= Interdisciplinary Telecommunications Program =

Educational program in Colorado, United States

The Interdisciplinary Telecommunications Program (its acronym is ITP) was a part of the University of Colorado at Boulder and offered graduate degrees in telecommunications: a Doctor of Philosophy and Master of Science in Telecommunications and a Master of Engineering in Telecommunications. It was the oldest telecommunications program in the United States and was founded in 1971 by Frank S. Barnes (Engineering) and George Codding (deceased, International Relations). Since its inception, ITP took an interdisciplinary approach to telecommunications, involving the study of engineering, law, politics, economics and business. Over the course of the past 35 years, ITP has graduated approximately 2,000 alumni who are in various positions around the world as CEOs, government officials, and management.
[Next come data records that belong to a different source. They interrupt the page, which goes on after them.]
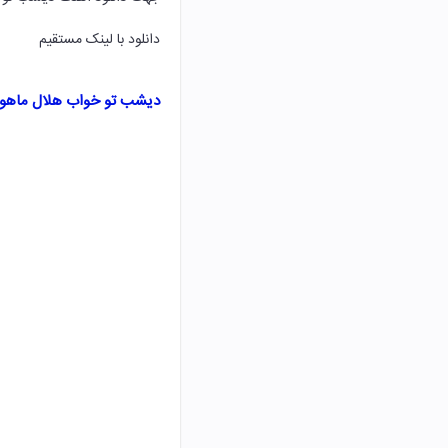
دانلود با لینک مستقیم
دیشب تو خواب هلال ماهو 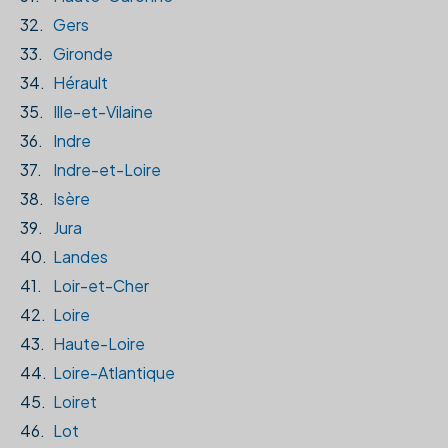
32.
Gers
33.
Gironde
34.
Hérault
35.
Ille-et-Vilaine
36.
Indre
37.
Indre-et-Loire
38.
Isère
39.
Jura
40.
Landes
41.
Loir-et-Cher
42.
Loire
43.
Haute-Loire
44.
Loire-Atlantique
45.
Loiret
46.
Lot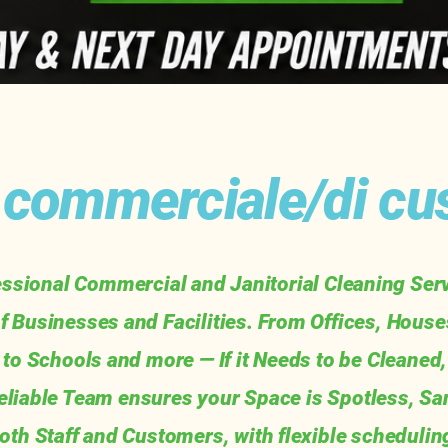
a commerciale/di cu
ssional Commercial and Janitorial Cleaning Serv
of Businesses and Facilities. From Offices, House
 to Schools and more — If it Needs to be Cleaned, 
eliable Team ensures your Space is Spotless, San
th Staff and Customers, with flexible scheduling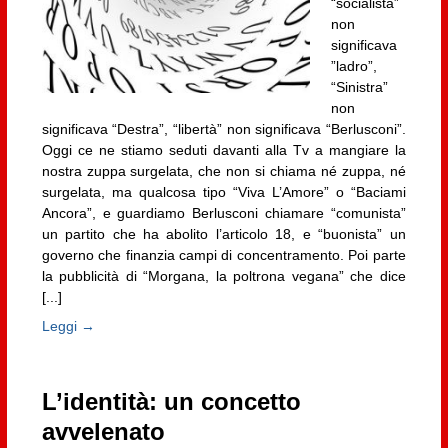
“socialista”
non
significava
”ladro”,
“Sinistra”
non
significava “Destra”, “libertà” non significava “Berlusconi”.
Oggi ce ne stiamo seduti davanti alla Tv a mangiare la
nostra zuppa surgelata, che non si chiama né zuppa, né
surgelata, ma qualcosa tipo “Viva L’Amore” o “Baciami
Ancora”, e guardiamo Berlusconi chiamare “comunista”
un partito che ha abolito l’articolo 18, e “buonista” un
governo che finanzia campi di concentramento. Poi parte
la pubblicità di “Morgana, la poltrona vegana” che dice
[...]
Leggi →
L’identità: un concetto
avvelenato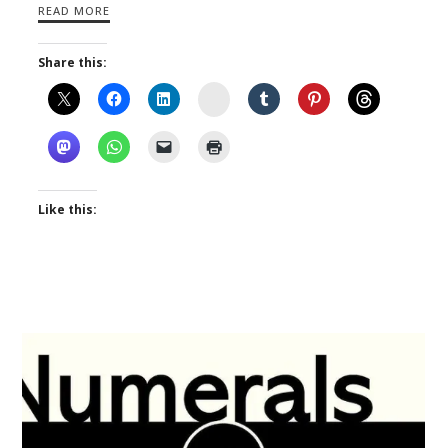
READ MORE
Share this:
Instagram
Like this: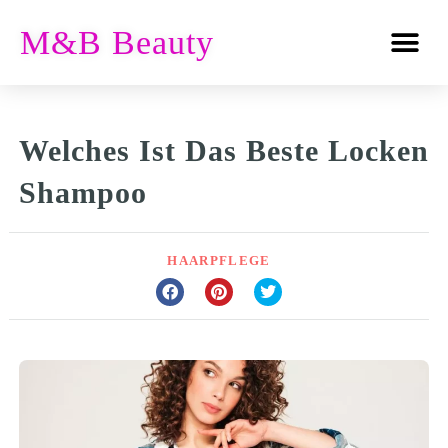
M&B Beauty
Welches Ist Das Beste Locken
Shampoo
HAARPFLEGE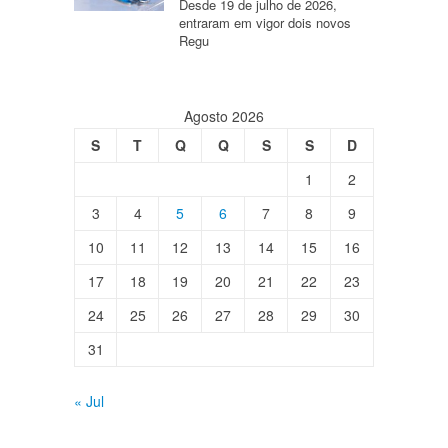
Desde 19 de julho de 2026,
entraram em vigor dois novos
Regu
Agosto 2026
S
T
Q
Q
S
S
D
1
2
3
4
5
6
7
8
9
10
11
12
13
14
15
16
17
18
19
20
21
22
23
24
25
26
27
28
29
30
31
« Jul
In 2004, ITP founder Frank S. Barnes was awarded the prestigious Gordon Prize for having founded ITP due to its innovative character and the influence that it has had within academia and industry. As the first program of its kind in the United States, it broke ground for the many academic programs that followed. When Peterson's first started listing telecommunications programs in 1996, the director of ITP was asked to write the introduction on the topic for Peterson's publisher. There is no question that many other prominent university programs have been directly influenced by ITP. For further information, there is now a consortium of universities that teach the telecommunications discipline, known as ITERA.

== The New ITP ==
In 2019, ITP was incorporated into the Department of Computer Science. This merge resulted in ITP being separated into two individual degrees: 1) Network Engineering and 2) Technology, Cybersecurity and Policy (TCP). The hands-on, technical piece of ITP was branched to form a Professional Master's of Science in Network Engineering degree, and the cybersecurity focus of ITP was branched into a new degree (TCP). These new degrees build on the historical success of CU Boulder’s ITP, and are a well-recognized source of talented individuals for the communications industry, with employment success rates approaching 100%.

== Prominent alumni ==
- Sharon K. Black, ITP's first graduate (class of 1971) international lawyer, adjunct professor and author of the book Telecommunications Law in the Internet Age (ISBN 1-55860-546-0)
- Claus F. Kroeger, Senior Vice President, Operations, Cox Communications
- Michelle A. McClure, lawyer and partner at the Washington D.C. communications law firm Irwin, Campbell & Tannenwald, P.C.
- Thomas E Moore, founder and former CEO of Wild Blue
- David Weiss, former Chairman, President and CEO of StorageTek (now part of Sun Microsystems)
- Hari V. Krishnan, CEO, PropertyGuru Group. ex-MD, APAC for LinkedIn (hired as first employee based in Asia).